GREATER GRAND CROSSING — Plans to build a village of container homes on the South Side are “paused” as developers move forward with another project in a nearby suburb.
Developers Darryl Burton and Anthony Casboni shared plans in summer 2022 to build Vincennes Village, 12 luxury single-family container homes destined for vacant land at 7231 S. Vincennes Ave. They hosted a groundbreaking ceremony that June.
The two-story luxury homes — built from 40-foot-long train containers — aim to have three to four bedrooms, full appliances, a covered patio and parking garages, Burton previously told Block Club, and would start at $300,000..
The 1,200- to 1,800-square-foot homes could also “be customized to fit your needs,” according to the project’s website.
Burton and Casboni hoped to have the first families moved in by Christmas 2022, the developers previously said. In December, the duo pushed back their timeline and Burton said they would break ground “in the first quarter of 2023.”
Blueprints submitted to the city’s buildings department hadn’t yet been approved “because of a major influx of requests from other builders in the Chicagoland area,” Burton said at the time. The project was “still a go,” but developers were “waiting on the city to give us that ‘yes,’” Burton said.
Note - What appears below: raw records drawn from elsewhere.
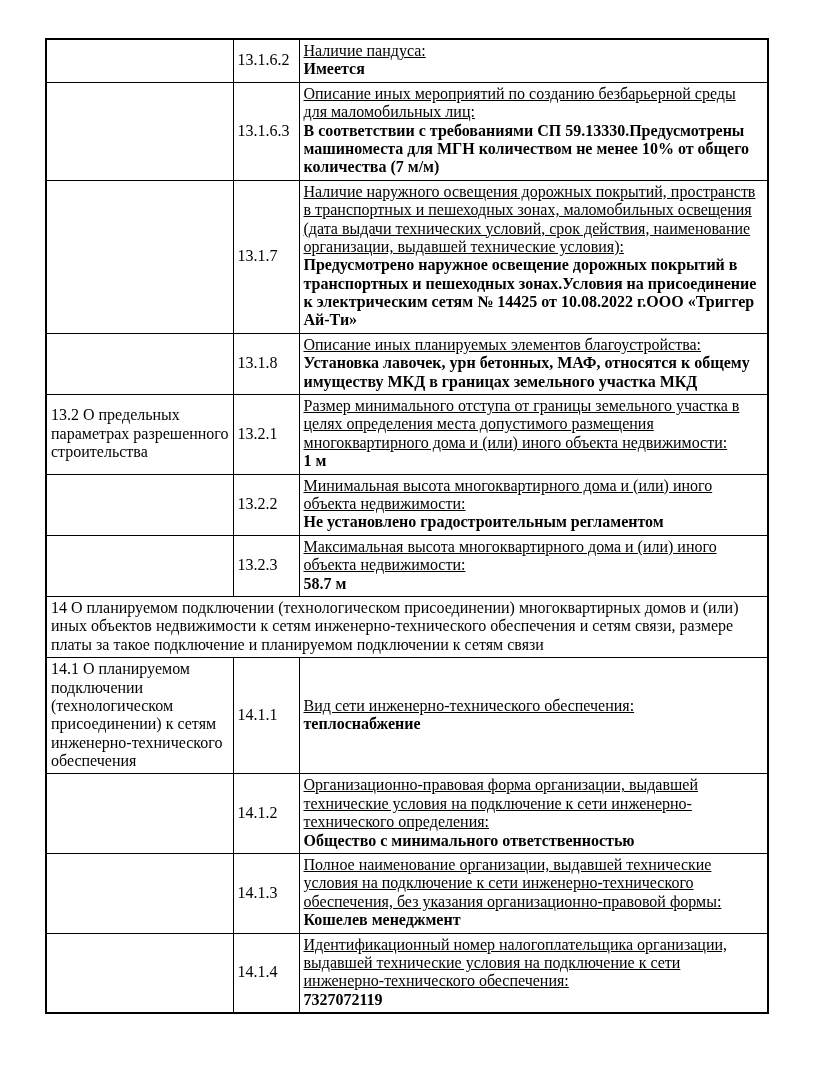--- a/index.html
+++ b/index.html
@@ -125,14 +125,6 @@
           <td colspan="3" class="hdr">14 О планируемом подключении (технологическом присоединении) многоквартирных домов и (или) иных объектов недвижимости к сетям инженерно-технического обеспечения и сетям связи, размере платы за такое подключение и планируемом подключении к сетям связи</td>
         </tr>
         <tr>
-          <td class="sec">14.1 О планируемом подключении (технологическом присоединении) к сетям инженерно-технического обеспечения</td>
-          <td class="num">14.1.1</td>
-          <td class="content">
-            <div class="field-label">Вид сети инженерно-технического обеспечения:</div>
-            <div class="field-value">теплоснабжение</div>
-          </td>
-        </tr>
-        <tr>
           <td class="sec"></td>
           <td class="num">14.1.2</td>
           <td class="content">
The 12 homes are “paused as of now,” Burton told Block Club Monday. The duo hopes to “revisit it sometime soon,” he said.
Burton declined to answer questions about city permits or provide a new timeline for when the container homes would be completed.
A representative for the city’s buildings department referred questions to the developer because “it is a project by a private developer, and the city does not own this land.”
In the meantime, the developers are “shovel ready” to build 300 homes in the south suburban village of Ford Heights, Burton said. The project is “by far the largest and most lucrative in terms of [construction] volume,” Burton said.
“… We did not want to spread ourselves too thin by doing a smaller project and also a much more lucrative one. So, we put the smaller one momentarily on hold until we can accommodate the Ford Heights project and not vice versa,” Burton said.
The vision for Vincennes Village was born after Burton and Casboni unexpectedly crossed each other’s paths, the developers previously told Block Club.
Casboni and his late brothers once owned the demolished Vincennes Discount Center. The family served the Greater Grand Crossing community for over six decades, Casboni has said.
Over the years, the brothers built eight homes on the vacant land where the store once operated. They paused their real estate venture in 2008 after the housing market collapsed, Casboni said.
The family struggled for years to find a developer that could continue their work until Casboni met Burton, Casboni said.
Casboni and Burton, the owner of Global Financial Services, have never built container homes, although they have toured the nation to study container-home communities, Burton has said.
Vincennes Village would put the excess train containers “permeating our planet” to use and potentially boost home ownership on the South Side, Burton said.
Container homes can be rehabbed and sold “in half the time and half the costs as a traditional wooden house,” according to Burton.
“Container homes enhance communities,” Burton has said. “That’s what we’re in the process of doing. The community can be elevated.”
Vincennes Village was touted as “the first single-family container homes” within city limits.
Developers received “about 3,000 requests” from potential homeowners, Burton said in August 2022.
It took “two years to secure blueprints, funding, and builders, and get everything approved through the city of Chicago,” according to an online media kit shared by the developers. Burton declined to answer Block Club’s questions about funding for the project.